Corbus is currently developing its novel synthetic oral endocannabinoid-mimetic drug, Resunab, that is designed to resolve chronic inflammation and halt fibrosis. Resunab is currently being evaluated in three separate Phase 2 clinical studies in diffuse cutaneous systemic sclerosis ("systemic sclerosis"), cystic fibrosis ("CF"), diffuse cutaneous, and skin-predominant dermatomyositis. Corbus expects to report top-line data from its Phase 2 clinical study in systemic sclerosis in the fourth quarter of 2016. Corbus recently announced that it has completed subject enrollment in its Phase 2 clinical study of Resunab for the treatment of CF and the Company expects to report top-line results from this study early in the first quarter of 2017. The Company expects to complete enrollment and report top line results from the dermatomyositis study in the second half of 2017. A fourth NIH-sponsored clinical study of Resunab in systemic lupus erythematosus ("SLE") is planned to begin during the first half of 2017.
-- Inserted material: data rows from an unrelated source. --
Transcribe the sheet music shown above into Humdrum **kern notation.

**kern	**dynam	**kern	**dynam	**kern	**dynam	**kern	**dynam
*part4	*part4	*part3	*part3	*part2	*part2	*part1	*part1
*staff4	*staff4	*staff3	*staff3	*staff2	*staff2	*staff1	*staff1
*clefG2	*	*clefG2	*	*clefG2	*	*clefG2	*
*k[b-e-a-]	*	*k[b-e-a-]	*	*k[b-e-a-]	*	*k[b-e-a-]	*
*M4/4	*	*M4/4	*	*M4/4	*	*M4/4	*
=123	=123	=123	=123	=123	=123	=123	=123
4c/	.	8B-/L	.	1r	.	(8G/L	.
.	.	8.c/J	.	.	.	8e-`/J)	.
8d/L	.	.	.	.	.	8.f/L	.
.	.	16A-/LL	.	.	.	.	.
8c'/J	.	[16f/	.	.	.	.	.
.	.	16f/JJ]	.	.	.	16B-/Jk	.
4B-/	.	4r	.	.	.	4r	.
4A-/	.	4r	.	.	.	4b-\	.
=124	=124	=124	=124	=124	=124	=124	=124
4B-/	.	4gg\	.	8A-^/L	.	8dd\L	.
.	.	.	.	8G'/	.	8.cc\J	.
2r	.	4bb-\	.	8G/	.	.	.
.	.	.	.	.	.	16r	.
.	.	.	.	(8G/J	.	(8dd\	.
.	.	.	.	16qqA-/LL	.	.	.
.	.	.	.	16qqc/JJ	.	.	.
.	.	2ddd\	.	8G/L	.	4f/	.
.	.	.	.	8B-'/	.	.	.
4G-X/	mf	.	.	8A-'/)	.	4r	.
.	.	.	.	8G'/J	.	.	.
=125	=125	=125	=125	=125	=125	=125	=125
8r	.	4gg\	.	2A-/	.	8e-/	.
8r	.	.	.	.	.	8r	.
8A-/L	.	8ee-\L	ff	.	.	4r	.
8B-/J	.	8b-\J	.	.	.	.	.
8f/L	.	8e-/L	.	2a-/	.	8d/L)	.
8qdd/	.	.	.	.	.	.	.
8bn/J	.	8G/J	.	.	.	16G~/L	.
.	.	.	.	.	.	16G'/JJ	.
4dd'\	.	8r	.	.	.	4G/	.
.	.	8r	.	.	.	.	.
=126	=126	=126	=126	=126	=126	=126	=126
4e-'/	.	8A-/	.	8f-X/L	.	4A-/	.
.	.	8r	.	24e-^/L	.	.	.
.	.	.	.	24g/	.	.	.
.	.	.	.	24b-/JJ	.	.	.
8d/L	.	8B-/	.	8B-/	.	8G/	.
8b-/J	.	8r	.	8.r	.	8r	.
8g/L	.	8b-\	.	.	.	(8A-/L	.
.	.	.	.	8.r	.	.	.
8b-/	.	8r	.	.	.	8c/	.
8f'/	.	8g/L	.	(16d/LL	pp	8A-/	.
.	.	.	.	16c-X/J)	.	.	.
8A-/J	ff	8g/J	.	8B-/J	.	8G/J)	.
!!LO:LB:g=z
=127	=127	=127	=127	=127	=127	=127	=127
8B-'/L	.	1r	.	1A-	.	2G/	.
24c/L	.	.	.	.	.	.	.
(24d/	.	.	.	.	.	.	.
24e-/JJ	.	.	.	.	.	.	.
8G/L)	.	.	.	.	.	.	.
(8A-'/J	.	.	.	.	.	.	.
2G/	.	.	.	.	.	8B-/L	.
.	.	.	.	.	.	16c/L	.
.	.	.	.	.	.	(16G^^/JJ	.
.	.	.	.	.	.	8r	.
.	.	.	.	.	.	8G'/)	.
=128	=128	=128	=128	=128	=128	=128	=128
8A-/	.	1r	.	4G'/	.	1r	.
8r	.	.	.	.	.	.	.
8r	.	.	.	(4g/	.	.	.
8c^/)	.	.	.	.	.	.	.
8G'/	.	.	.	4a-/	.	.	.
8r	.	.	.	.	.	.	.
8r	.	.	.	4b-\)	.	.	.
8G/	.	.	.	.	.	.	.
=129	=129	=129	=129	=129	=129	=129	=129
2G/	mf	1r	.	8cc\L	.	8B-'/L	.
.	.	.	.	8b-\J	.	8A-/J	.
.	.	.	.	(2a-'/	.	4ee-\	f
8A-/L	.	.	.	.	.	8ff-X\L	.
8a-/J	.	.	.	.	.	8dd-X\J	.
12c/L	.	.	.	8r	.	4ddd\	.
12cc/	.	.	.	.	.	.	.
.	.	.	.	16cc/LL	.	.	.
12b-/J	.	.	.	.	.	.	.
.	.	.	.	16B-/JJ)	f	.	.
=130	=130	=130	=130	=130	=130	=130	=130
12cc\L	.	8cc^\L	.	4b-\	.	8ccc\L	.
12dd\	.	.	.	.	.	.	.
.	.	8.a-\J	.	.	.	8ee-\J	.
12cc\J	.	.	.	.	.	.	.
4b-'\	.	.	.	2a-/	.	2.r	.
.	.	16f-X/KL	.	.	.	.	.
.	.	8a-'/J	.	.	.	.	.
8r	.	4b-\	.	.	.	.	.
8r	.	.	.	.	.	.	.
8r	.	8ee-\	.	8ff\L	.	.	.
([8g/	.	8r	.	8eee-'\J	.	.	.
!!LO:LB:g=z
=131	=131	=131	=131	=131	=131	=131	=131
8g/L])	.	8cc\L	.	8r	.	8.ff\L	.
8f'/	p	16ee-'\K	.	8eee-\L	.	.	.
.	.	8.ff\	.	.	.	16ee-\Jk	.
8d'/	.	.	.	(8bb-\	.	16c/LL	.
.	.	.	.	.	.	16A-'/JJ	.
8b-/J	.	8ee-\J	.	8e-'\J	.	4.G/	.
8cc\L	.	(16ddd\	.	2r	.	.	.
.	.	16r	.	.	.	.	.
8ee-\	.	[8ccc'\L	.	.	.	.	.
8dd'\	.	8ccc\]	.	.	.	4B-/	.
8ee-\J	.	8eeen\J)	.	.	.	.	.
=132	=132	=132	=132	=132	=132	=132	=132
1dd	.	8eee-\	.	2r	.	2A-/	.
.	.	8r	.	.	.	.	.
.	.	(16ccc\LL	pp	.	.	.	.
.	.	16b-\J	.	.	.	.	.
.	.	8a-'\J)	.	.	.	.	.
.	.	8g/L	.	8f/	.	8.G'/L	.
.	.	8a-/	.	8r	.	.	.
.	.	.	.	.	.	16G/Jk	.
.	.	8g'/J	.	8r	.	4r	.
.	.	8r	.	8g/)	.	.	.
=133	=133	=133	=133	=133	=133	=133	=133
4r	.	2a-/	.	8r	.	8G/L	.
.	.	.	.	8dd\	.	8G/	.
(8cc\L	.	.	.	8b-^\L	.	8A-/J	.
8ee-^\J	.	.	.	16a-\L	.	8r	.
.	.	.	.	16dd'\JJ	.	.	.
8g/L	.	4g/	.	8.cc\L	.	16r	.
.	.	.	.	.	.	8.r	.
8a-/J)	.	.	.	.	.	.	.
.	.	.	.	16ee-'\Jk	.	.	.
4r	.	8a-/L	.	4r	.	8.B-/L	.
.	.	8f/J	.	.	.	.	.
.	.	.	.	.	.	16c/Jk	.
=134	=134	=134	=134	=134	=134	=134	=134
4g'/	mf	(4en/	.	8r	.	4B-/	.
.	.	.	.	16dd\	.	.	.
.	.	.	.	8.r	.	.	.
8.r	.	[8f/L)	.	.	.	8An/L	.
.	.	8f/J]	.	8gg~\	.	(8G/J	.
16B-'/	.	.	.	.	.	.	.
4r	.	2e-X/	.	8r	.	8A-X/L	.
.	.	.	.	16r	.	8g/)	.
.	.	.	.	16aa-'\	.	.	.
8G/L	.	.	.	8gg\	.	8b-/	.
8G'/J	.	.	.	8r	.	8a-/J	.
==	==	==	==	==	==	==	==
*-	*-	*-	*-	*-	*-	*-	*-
Resunab is a novel synthetic oral endocannabinoid-mimetic drug that preferentially binds to the CB2 receptor expressed on activated immune cells and fibroblasts. CB2 activation triggers endogenous pathways that resolve inflammation and halt fibrosis. Preclinical and Phase 1 studies have shown Resunab to have a favorable safety, tolerability and pharmacokinetic profile. It has also demonstrated promising potency in preclinical models of inflammation and fibrosis. Resunab is designed to trigger the production of "Specialized Pro-resolving Lipid Mediators" that activate an endogenous cascade responsible for the resolution of inflammation and fibrosis, while reducing production of multiple inflammatory mediators. Resunab has direct effects on fibroblasts to halt tissue scarring. In effect, Resunab triggers endogenous pathways to turn "off" chronic inflammation and fibrotic processes, without causing immunosuppression.
Corbus Pharmaceuticals Holdings, Inc. is a clinical stage pharmaceutical company focused on the development and commercialization of novel therapeutics to treat rare, chronic, and serious inflammatory and fibrotic diseases. Our lead product candidate, Resunab, is a novel synthetic oral endocannabinoid-mimetic drug designed to resolve chronic inflammation, and fibrotic processes. Resunab is currently in Phase 2 clinical studies for the treatment of cystic fibrosis, diffuse cutaneous systemic sclerosis and skin-predominant dermatomyositis, with a fourth Phase 2 trial in systemic lupus erythematosus planned to commence during the first half of 2017.